[HN Gopher] Getting AI to write good SQL: Text-to-SQL techniques...
___________________________________________________________________
Getting AI to write good SQL: Text-to-SQL techniques explained
Author : richards
Score : 68 points
Date : 2025-05-16 21:10 UTC (1 hours ago)
(HTM) web link (cloud.google.com)
(TXT) w3m dump (cloud.google.com)
| mritchie712 wrote:
| the short answer: use a semantic layer.
|
| It's the cleanest way to give the right context and the best
| place to pull a human in the loop.
|
| A human can validate and create all important metrics (e.g. what
| does "monthly active users" really mean) then an LLM can use that
| metric definition whenever asked for MAU.
|
| With a semantic layer, you get the added benefit of writing
| queries in JSON instead of raw SQL. LLM's are much more
| consistent at writing a small JSON vs. hundreds of lines of SQL.
|
| We[0] use cube[1] for this. It's the best open source semantic
| layer, but there's a couple closed source options too.
|
| My last company wrote a post on this in 2021[2]. Looks like the
| acquirer stopped paying for the blog hosting, but the HN post is
| still up.
|
| 0 - https://www.definite.app/
|
| 1 - https://cube.dev/
|
| 2 - https://news.ycombinator.com/item?id=25930190
| ljm wrote:
| > you get the added benefit of writing queries in JSON instead
| of raw SQL.
|
| I'm sorry, I can't. The tail is wagging the dog.
|
| dang, can you delete my account and scrub my history? I'm
| serious.
| dangscientist wrote:
| my friend, dang only responds to naked aggression (at least)
| fhkatari wrote:
| You move all the tools to debug and inspect slow queries, in
| a completely unsupported JSON environment, with prompts not
| to make up column names. And this is progress?
| westurner wrote:
| From "Show HN: We open sourced our entire text-to-SQL product"

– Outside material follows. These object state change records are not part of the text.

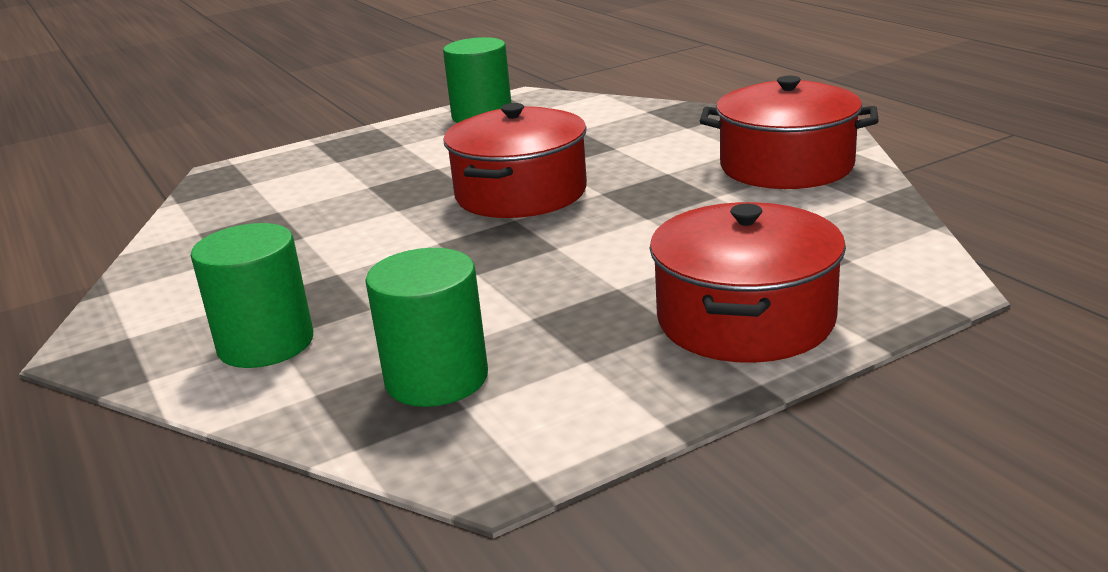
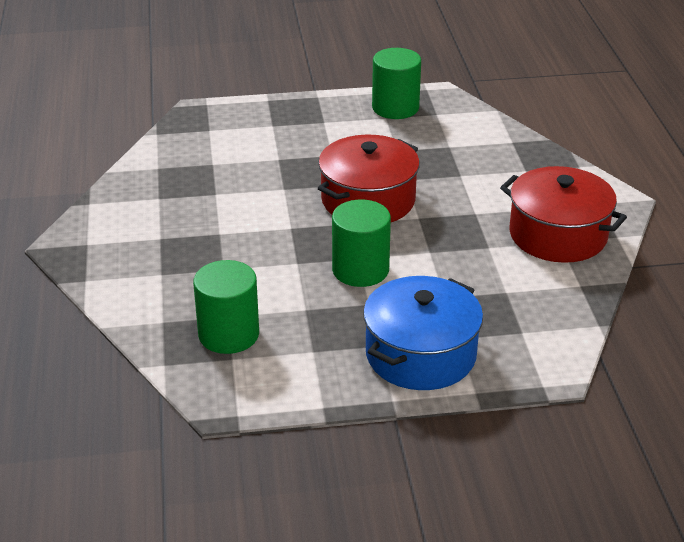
camera: 20 degrees right, 10 degrees up
(266, 343) = (155, 276): green cylinder -> green cylinder (360, 270)
(745, 319) = (420, 354): red pot -> blue pot

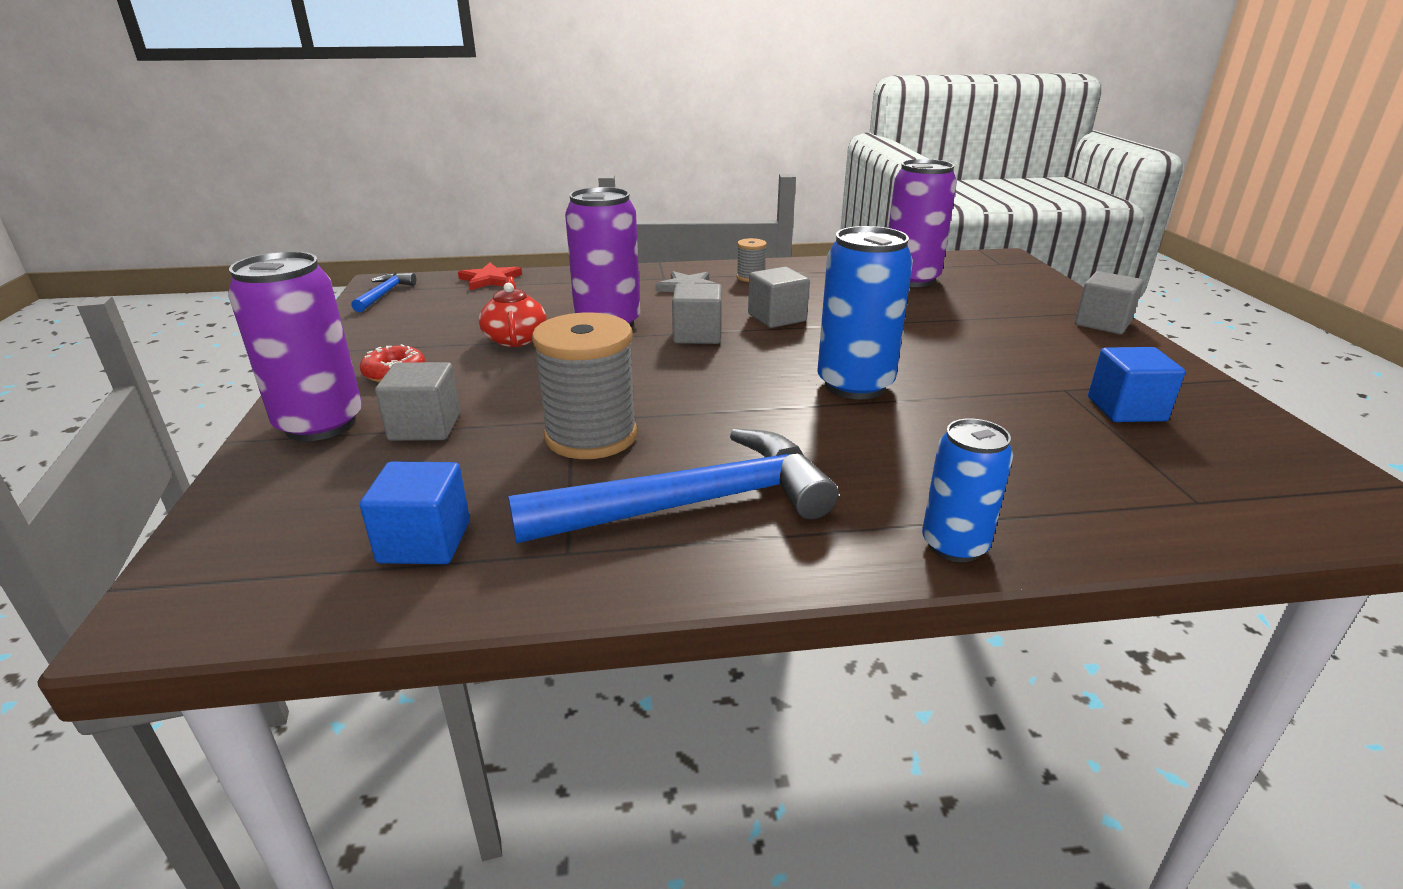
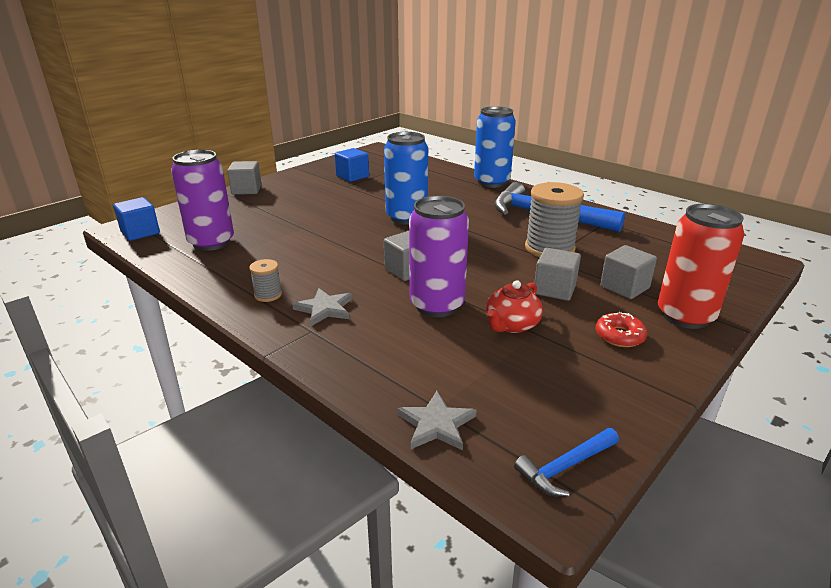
camera: 130 degrees left, 0 degrees up
(320, 424) = (685, 316): purple can -> red can
(425, 542) = (654, 243): blue cube -> blue cube (140, 232)
(490, 280) = (436, 424): red star -> grey star
(777, 318) = (344, 258): grey cube -> grey cube (554, 289)
(954, 545) = (491, 182): blue can -> blue can, size x1.62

| (2024) https://news.ycombinator.com/item?id=40456236 :
|
| > _awesome-Text2SQL:https://github.com/eosphoros-ai/Awesome-
| Text2SQL _
|
| > _Awesome-code-llm > Benchmarks > Text to SQL:
| https://github.com/codefuse-ai/Awesome-Code-LLM#text-to-sql _
| cloudking wrote:
| This is pretty simple in any foundation model, provide a well
| commented schema and ask for the query
| tibbar wrote:
| Step 1: Your schema has thousands of tables and there aren't
| many comments.
|
| Step 2...
| john2x wrote:
| Use AI to generate the comments of course
| cloudking wrote:
| Exactly, add any documentation you have about the app for
| more context too.
| fsndz wrote:
| the smolagents library is also pretty nice to do the
| scaffolding around the model. Text to sql seems simple in
| demos, but to make it work in real life complex cases is very
| hard: https://medium.com/thoughts-on-machine-learning/build-a-
| text...
| quantadev wrote:
| I agree. There's really no magic to it any more. The table
| create DDL commands are very a very precise description of the
| tables, so almost nothing more is ever needed. You can just
| describe in detail what query you need, and any modern SOTA
| model can do it just fine.
| mousetree wrote:
| Out of all the AI tools and models I've tried, the most
| disappointing is the Gemini built into BigQuery. Despite having
| well named columns with good descriptions it consistently gets
| nowhere close to solving the problem.
| quantadev wrote:
| Having proper constraints and foreign keys that are clear is
| generally all that's needed in my experience. Are you sure your
| tables have well defined constraints, so that the AI can be
| absolutely 100% sure how everything links up? SQL is very
| precise, but only if you're utilizing constraints and foreign
| key definitions well.
| flysand7 wrote:
| Having written more SQL than any other programming language by
| now, every time I've tried to use AI to write the query for me,
| I'd spend way more time getting the output right than if I'd
| just written it myself.
|
| As a quick aside there's one thing I wish SQL had that would
| make writing queries so much faster. At work we're using a DSL
| that has one operator that automatically generates joins from
| foreign key columns, just like
| credit.CLIENT->NAME
|
| And you got clients table automatically joined into the query.
| Having to write ten to twenty joins for every query is by far
| the worst thing, everything else about writing SQL is not that
| bad.
| nashashmi wrote:
| AI text to regex solutions would be incredibly handy.
___________________________________________________________________
(page generated 2025-05-16 23:00 UTC)